*Extrait fourni*.
########################################

Bar sur le campus : mythe ou réalité ? 

Par Justine Danis 

Avez-vous déjà entendu parler du Kudsak ? Ou du Bahut ? Ou même de l’Antre II ? Ces noms ont tous été attribués à des bars, mais pas n’importe lesquels. Imaginez-vous, après un cours, avoir l’opportunité de siroter une bière à même le campus, à l’intérieur ou sur une terrasse. Il y a quelques années, c’était bel et bien possible. 

Eh oui, il y a de ça 20 ans, il avait un bar sur le campus. Si vous ne l’avez pas connu, voici tout ce que vous devez savoir. Si vous l’avez connu voici une belle façon de vous remémorer ces belles années. 

Une histoire rapide des quarante dernières années 

Le premier bar est arrivé en 1963 sur le campus. Il s’agissait du Tombeau de BACUS, soit l’acronyme de Boîte à chanson de l’UdeS. Depuis ce temps-là, il y a eu du mouvement quant à la gestion de ce fameux bar, selon un article d’Urbania. Le BACUS a été en fonction jusqu’en 1968. Par la suite, l’Antre II a repris le flambeau jusqu’en 1976. Bien que le bar eût auparavant davantage une fonction de petites bières entre amis, c’est l’arrivée du Bahut, en 1977, qui amena une ambiance plus festive. Après un accident impliquant des flammes, en 1998, le Bahut a cessé ses activités. 

Frédéric Chevalier, gérant du Bahut à cette époque, n’avait pas dit son dernier mot. Après les rénovations, la FEUS, qui était déjà locataire, n’était plus intéressée à s’occuper de la gestion d’un bar, comme elle le faisait préalablement avec le Bahut. Elle était donc à la recherche d’une firme externe pour reprendre cette gestion. C’est à ce moment que Frédéric a vu une opportunité. Il a créé et incorporé son entreprise de gestion pour conserver la pérennité du bar sur le campus. Il a travaillé en partenariat avec deux autres personnes qui se sont finalement retirées du processus.

########################################

Recopiez à l'identique le passage de l'article sur le bar du campus, de « Par Justine Danis » à « ces belles années. ». Les lignes ci-dessous n'ont aucun rôle dans ce travail.

*Données enregistrées*.

########################################

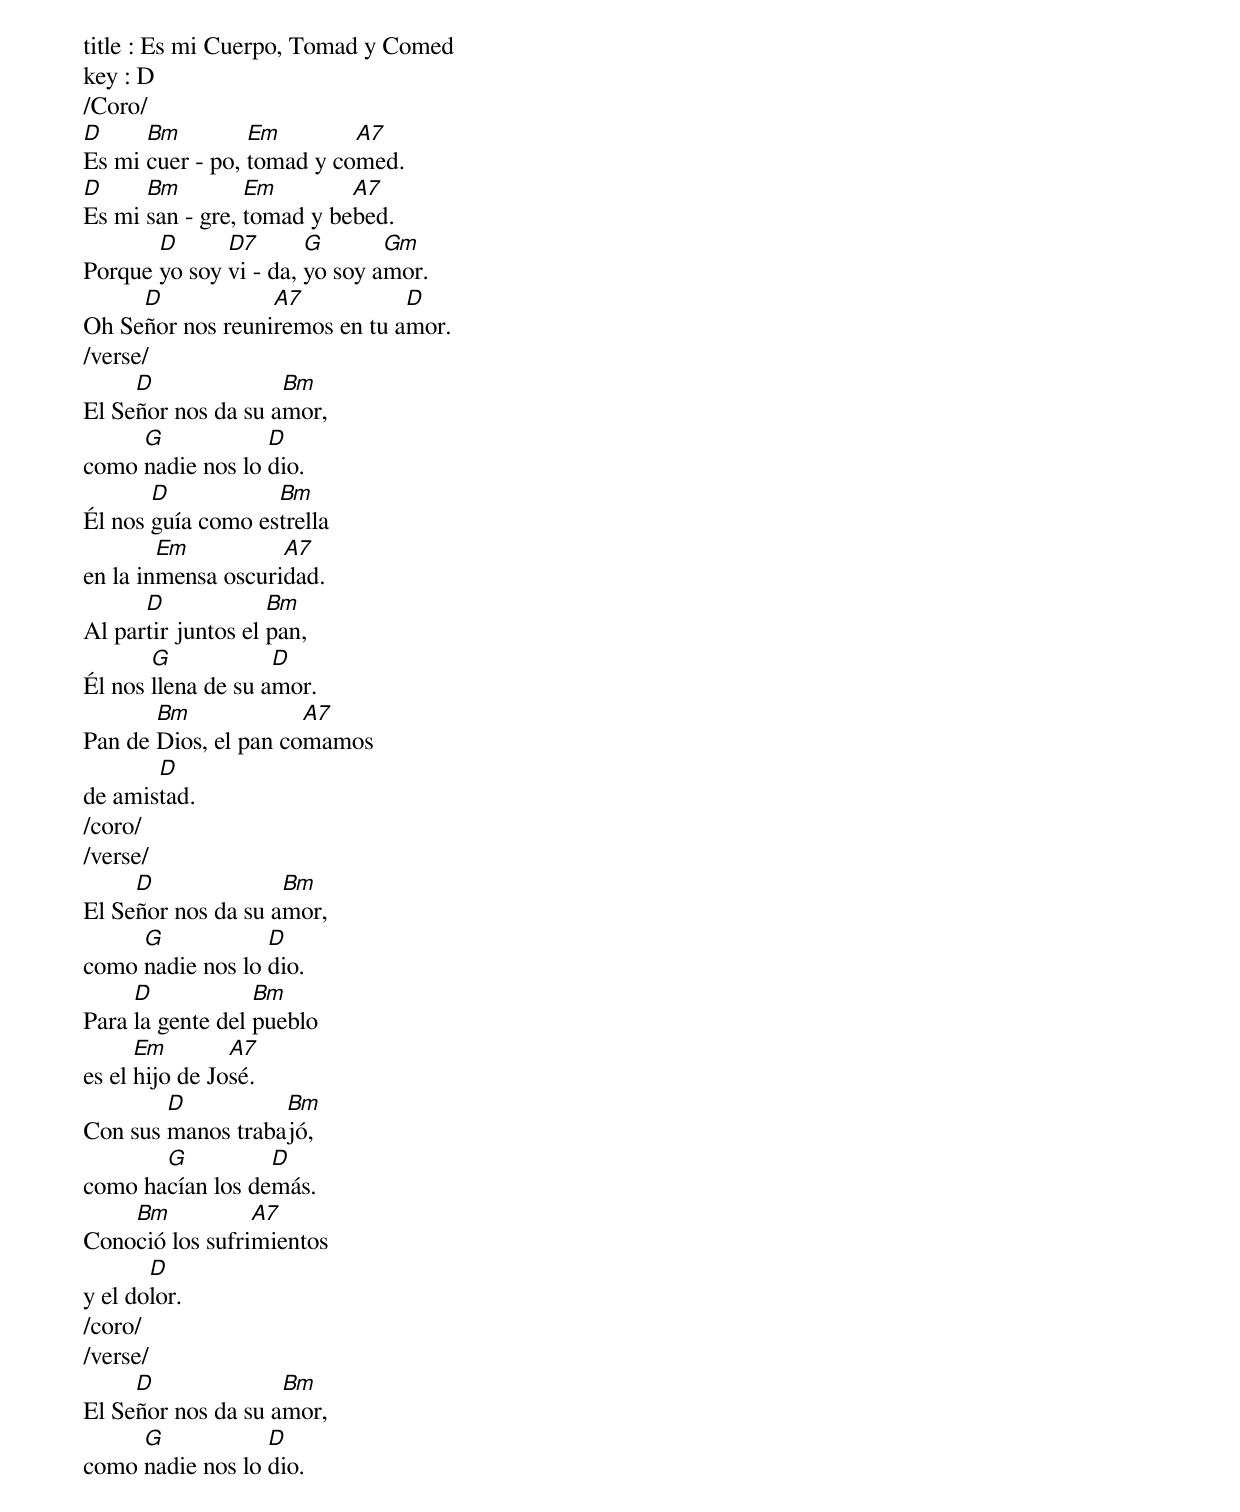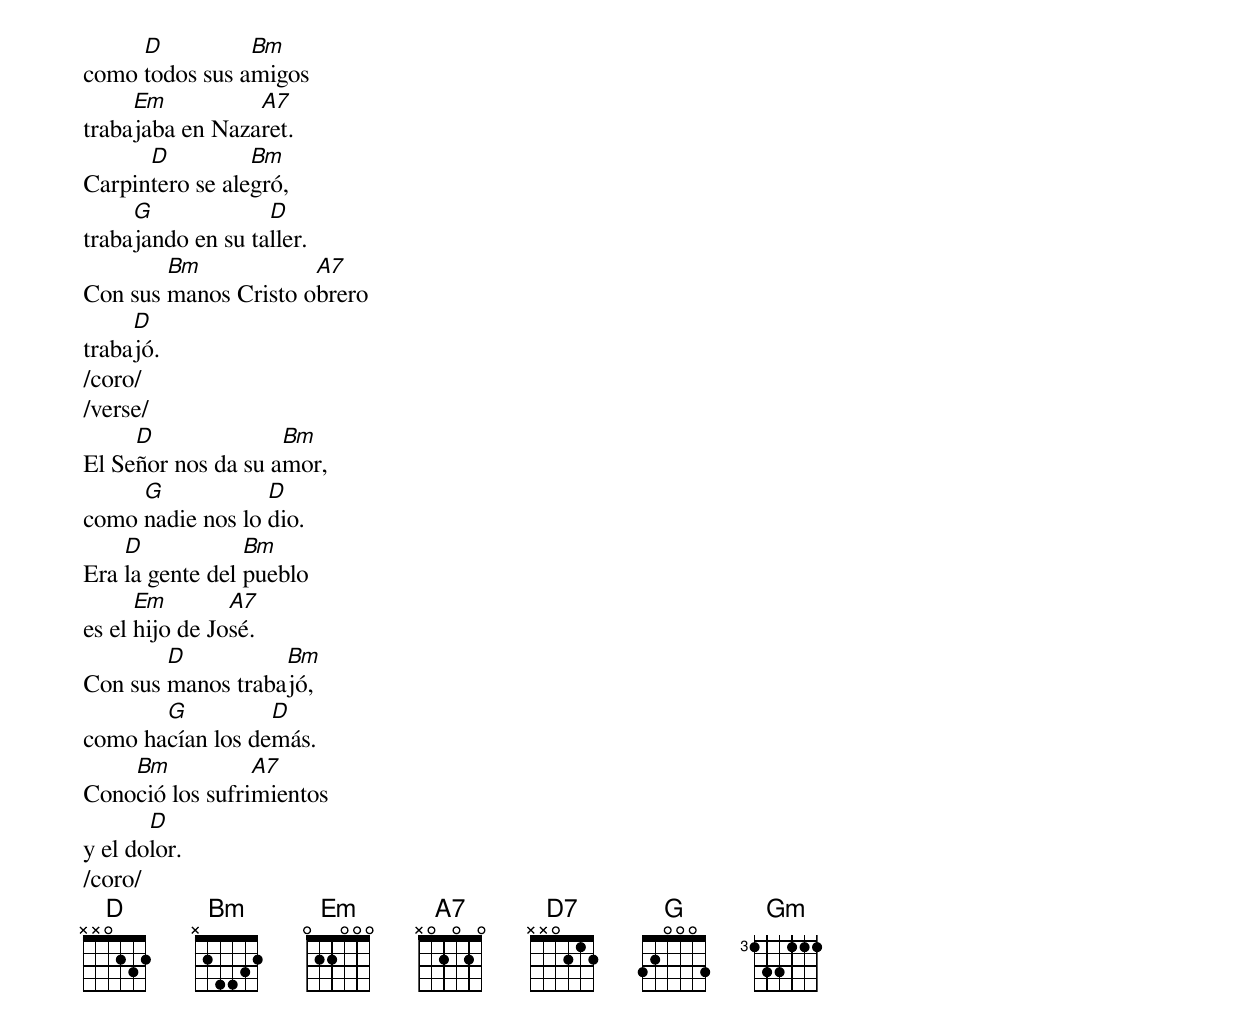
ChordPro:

########################################

*Réponse*.
Par Justine Danis 

Avez-vous déjà entendu parler du Kudsak ? Ou du Bahut ? Ou même de l’Antre II ? Ces noms ont tous été attribués à des bars, mais pas n’importe lesquels. Imaginez-vous, après un cours, avoir l’opportunité de siroter une bière à même le campus, à l’intérieur ou sur une terrasse. Il y a quelques années, c’était bel et bien possible. 

Eh oui, il y a de ça 20 ans, il avait un bar sur le campus. Si vous ne l’avez pas connu, voici tout ce que vous devez savoir. Si vous l’avez connu voici une belle façon de vous remémorer ces belles années.